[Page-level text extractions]
Segment Open

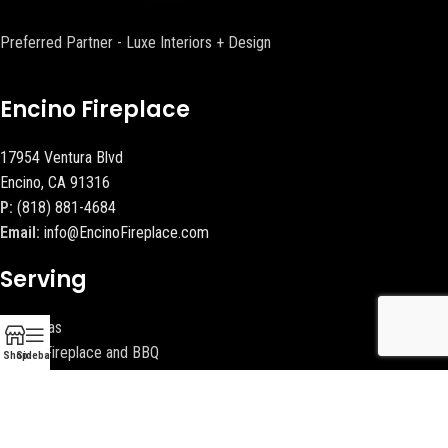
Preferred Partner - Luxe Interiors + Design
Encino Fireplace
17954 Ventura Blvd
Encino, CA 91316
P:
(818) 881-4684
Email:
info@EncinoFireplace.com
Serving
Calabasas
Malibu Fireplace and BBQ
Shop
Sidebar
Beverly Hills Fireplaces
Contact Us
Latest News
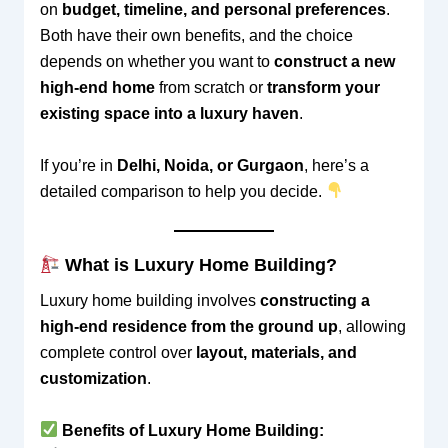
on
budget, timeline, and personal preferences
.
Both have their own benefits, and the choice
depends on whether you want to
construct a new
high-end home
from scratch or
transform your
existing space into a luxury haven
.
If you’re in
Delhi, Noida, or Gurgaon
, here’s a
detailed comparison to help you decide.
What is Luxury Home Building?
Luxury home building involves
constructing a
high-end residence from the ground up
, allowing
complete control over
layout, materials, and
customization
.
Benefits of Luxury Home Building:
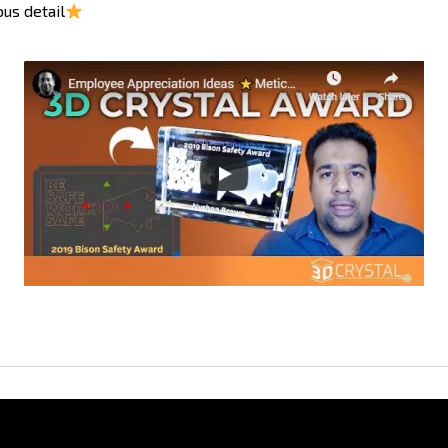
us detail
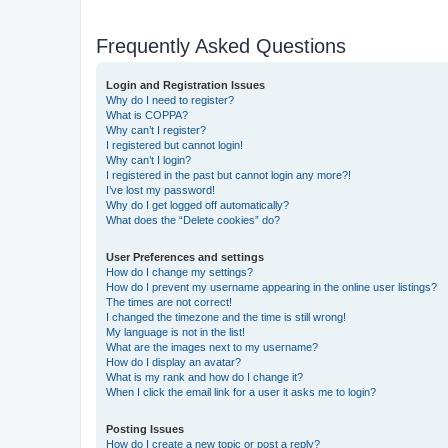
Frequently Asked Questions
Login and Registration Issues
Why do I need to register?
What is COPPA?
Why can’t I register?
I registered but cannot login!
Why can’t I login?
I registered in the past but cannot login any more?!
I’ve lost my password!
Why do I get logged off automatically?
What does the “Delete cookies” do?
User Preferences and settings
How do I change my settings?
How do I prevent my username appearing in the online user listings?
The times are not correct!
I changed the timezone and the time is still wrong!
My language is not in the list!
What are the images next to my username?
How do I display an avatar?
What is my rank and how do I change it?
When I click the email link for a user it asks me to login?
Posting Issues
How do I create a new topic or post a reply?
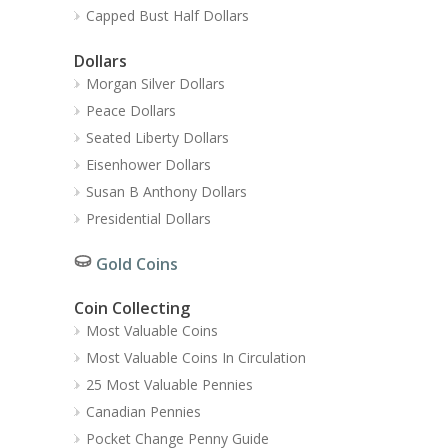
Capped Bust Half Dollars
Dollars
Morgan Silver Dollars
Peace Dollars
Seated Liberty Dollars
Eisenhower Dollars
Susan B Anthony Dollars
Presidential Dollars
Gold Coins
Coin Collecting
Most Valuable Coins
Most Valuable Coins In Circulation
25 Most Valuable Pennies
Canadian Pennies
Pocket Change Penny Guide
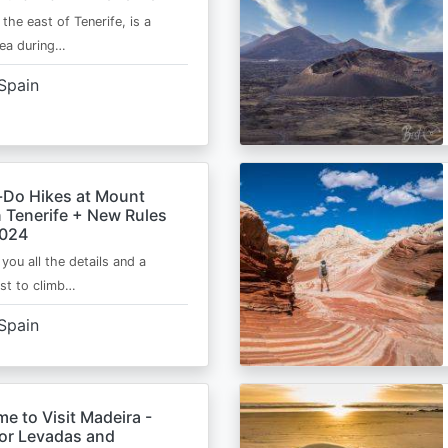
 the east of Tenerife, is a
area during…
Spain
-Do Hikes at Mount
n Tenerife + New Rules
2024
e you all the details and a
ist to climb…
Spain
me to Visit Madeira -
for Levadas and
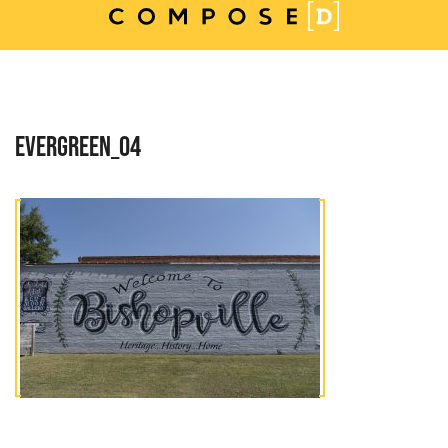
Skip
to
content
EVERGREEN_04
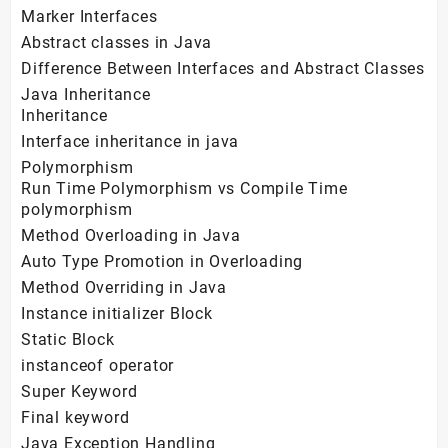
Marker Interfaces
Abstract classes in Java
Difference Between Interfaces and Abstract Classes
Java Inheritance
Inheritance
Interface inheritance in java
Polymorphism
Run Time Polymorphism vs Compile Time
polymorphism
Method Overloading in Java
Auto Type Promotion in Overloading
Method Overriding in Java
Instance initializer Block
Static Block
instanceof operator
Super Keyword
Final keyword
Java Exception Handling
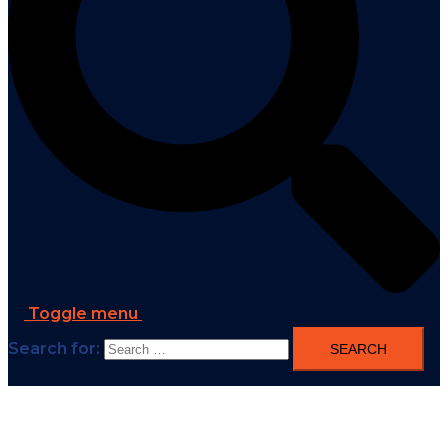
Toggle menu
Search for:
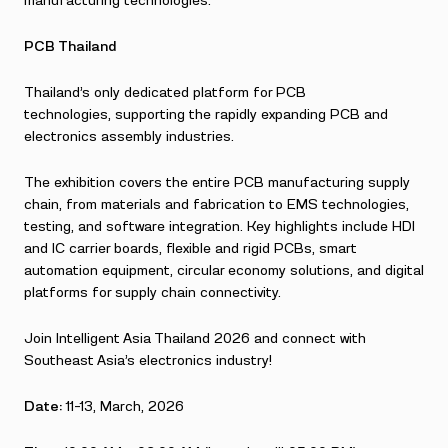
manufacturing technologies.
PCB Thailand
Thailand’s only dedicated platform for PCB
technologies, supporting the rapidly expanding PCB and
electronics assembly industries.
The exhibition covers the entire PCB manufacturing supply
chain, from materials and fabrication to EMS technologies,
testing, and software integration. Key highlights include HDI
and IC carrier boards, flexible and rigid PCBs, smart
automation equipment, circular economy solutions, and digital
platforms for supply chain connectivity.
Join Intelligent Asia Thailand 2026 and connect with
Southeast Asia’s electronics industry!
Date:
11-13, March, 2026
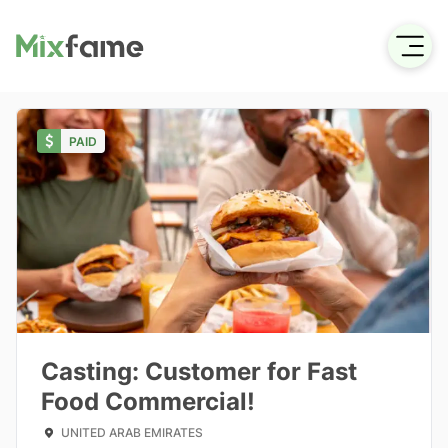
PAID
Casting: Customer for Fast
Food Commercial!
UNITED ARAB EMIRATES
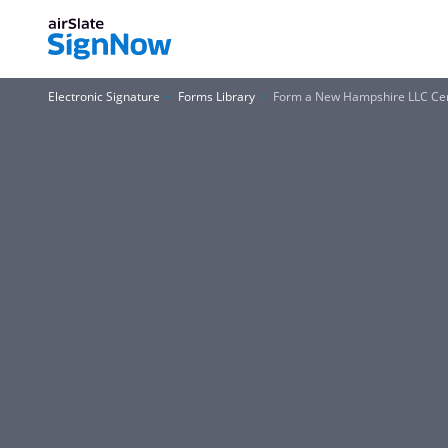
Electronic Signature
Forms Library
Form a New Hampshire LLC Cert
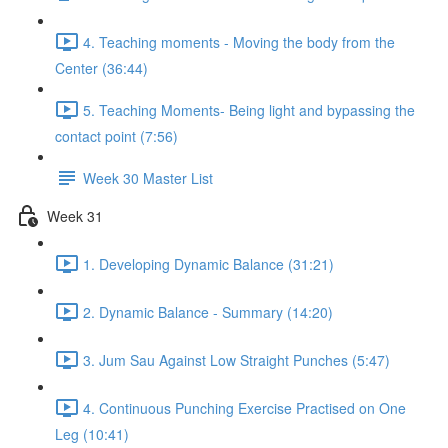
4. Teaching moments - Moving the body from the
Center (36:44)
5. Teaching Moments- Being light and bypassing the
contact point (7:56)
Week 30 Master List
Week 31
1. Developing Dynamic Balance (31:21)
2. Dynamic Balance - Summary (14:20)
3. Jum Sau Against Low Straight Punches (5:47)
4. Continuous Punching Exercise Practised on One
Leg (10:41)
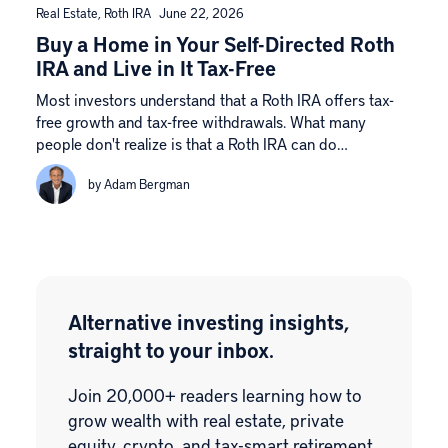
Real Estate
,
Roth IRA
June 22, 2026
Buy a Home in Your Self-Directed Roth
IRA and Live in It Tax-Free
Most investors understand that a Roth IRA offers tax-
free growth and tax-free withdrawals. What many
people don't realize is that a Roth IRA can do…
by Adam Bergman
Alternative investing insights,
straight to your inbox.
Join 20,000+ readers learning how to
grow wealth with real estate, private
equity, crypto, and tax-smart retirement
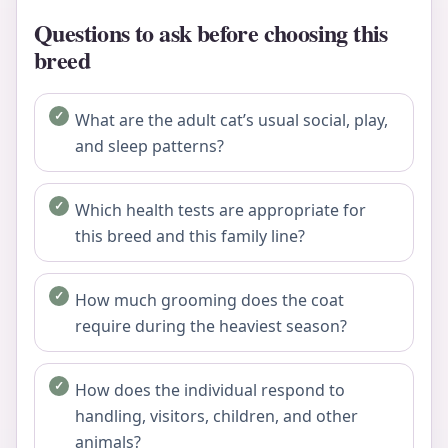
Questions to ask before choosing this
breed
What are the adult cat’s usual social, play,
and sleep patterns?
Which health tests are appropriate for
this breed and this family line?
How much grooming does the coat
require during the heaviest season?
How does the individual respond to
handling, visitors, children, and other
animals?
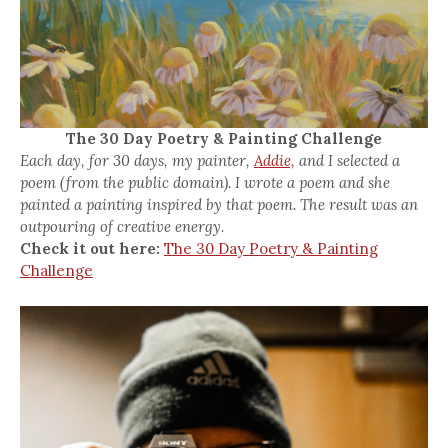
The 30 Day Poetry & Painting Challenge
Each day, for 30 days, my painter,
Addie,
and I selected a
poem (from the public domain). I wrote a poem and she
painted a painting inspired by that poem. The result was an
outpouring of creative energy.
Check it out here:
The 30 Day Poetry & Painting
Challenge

Segment Closed

## ABOUT THIS TASK
Would you give the data above again word for word, minus the pictures?

## ANSWER SPACE
Preferred Partner - Luxe Interiors + Design
Encino Fireplace
17954 Ventura Blvd
Encino, CA 91316
P:
(818) 881-4684
Email:
info@EncinoFireplace.com
Serving
Calabasas
Malibu Fireplace and BBQ
Shop
Sidebar
Beverly Hills Fireplaces
Contact Us
Latest News
on
budget, timeline, and personal preferences
.
Both have their own benefits, and the choice
depends on whether you want to
construct a new
high-end home
from scratch or
transform your
existing space into a luxury haven
.
If you’re in
Delhi, Noida, or Gurgaon
, here’s a
detailed comparison to help you decide.
What is Luxury Home Building?
Luxury home building involves
constructing a
high-end residence from the ground up
, allowing
complete control over
layout, materials, and
customization
.
Benefits of Luxury Home Building:
us detail
Frequently Asked Questions
Login and Registration Issues
Why do I need to register?
What is COPPA?
Why can’t I register?
I registered but cannot login!
Why can’t I login?
I registered in the past but cannot login any more?!
I’ve lost my password!
Why do I get logged off automatically?
What does the “Delete cookies” do?
User Preferences and settings
How do I change my settings?
How do I prevent my username appearing in the online user listings?
The times are not correct!
I changed the timezone and the time is still wrong!
My language is not in the list!
What are the images next to my username?
How do I display an avatar?
What is my rank and how do I change it?
When I click the email link for a user it asks me to login?
Posting Issues
How do I create a new topic or post a reply?
Capped Bust Half Dollars
Dollars
Morgan Silver Dollars
Peace Dollars
Seated Liberty Dollars
Eisenhower Dollars
Susan B Anthony Dollars
Presidential Dollars
Gold Coins
Coin Collecting
Most Valuable Coins
Most Valuable Coins In Circulation
25 Most Valuable Pennies
Canadian Pennies
Pocket Change Penny Guide
 the east of Tenerife, is a
area during…
Spain
-Do Hikes at Mount
n Tenerife + New Rules
2024
e you all the details and a
ist to climb…
Spain
me to Visit Madeira -
for Levadas and
Skip
to
content
EVERGREEN_04
Marker Interfaces
Abstract classes in Java
Difference Between Interfaces and Abstract Classes
Java Inheritance
Inheritance
Interface inheritance in java
Polymorphism
Run Time Polymorphism vs Compile Time
polymorphism
Method Overloading in Java
Auto Type Promotion in Overloading
Method Overriding in Java
Instance initializer Block
Static Block
instanceof operator
Super Keyword
Final keyword
Java Exception Handling
Toggle menu
Search for:
manufacturing technologies.
PCB Thailand
Thailand’s only dedicated platform for PCB
technologies, supporting the rapidly expanding PCB and
electronics assembly industries.
The exhibition covers the entire PCB manufacturing supply
chain, from materials and fabrication to EMS technologies,
testing, and software integration. Key highlights include HDI
and IC carrier boards, flexible and rigid PCBs, smart
automation equipment, circular economy solutions, and digital
platforms for supply chain connectivity.
Join Intelligent Asia Thailand 2026 and connect with
Southeast Asia’s electronics industry!
Date:
11-13, March, 2026
PAID
Casting: Customer for Fast
Food Commercial!
UNITED ARAB EMIRATES
Electronic Signature
Forms Library
Form a New Hampshire LLC Cert
4. Teaching moments - Moving the body from the
Center (36:44)
5. Teaching Moments- Being light and bypassing the
contact point (7:56)
Week 30 Master List
Week 31
1. Developing Dynamic Balance (31:21)
2. Dynamic Balance - Summary (14:20)
3. Jum Sau Against Low Straight Punches (5:47)
4. Continuous Punching Exercise Practised on One
Leg (10:41)
Real Estate
,
Roth IRA
June 22, 2026
Buy a Home in Your Self-Directed Roth
IRA and Live in It Tax-Free
Most investors understand that a Roth IRA offers tax-
free growth and tax-free withdrawals. What many
people don't realize is that a Roth IRA can do…
by Adam Bergman
Alternative investing insights,
straight to your inbox.
Join 20,000+ readers learning how to
grow wealth with real estate, private
equity, crypto, and tax-smart retirement
Questions to ask before choosing this
breed
What are the adult cat’s usual social, play,
and sleep patterns?
Which health tests are appropriate for
this breed and this family line?
How much grooming does the coat
require during the heaviest season?
How does the individual respond to
handling, visitors, children, and other
animals?
The 30 Day Poetry & Painting Challenge
Each day, for 30 days, my painter,
Addie,
and I selected a
poem (from the public domain). I wrote a poem and she
painted a painting inspired by that poem. The result was an
outpouring of creative energy.
Check it out here:
The 30 Day Poetry & Painting
Challenge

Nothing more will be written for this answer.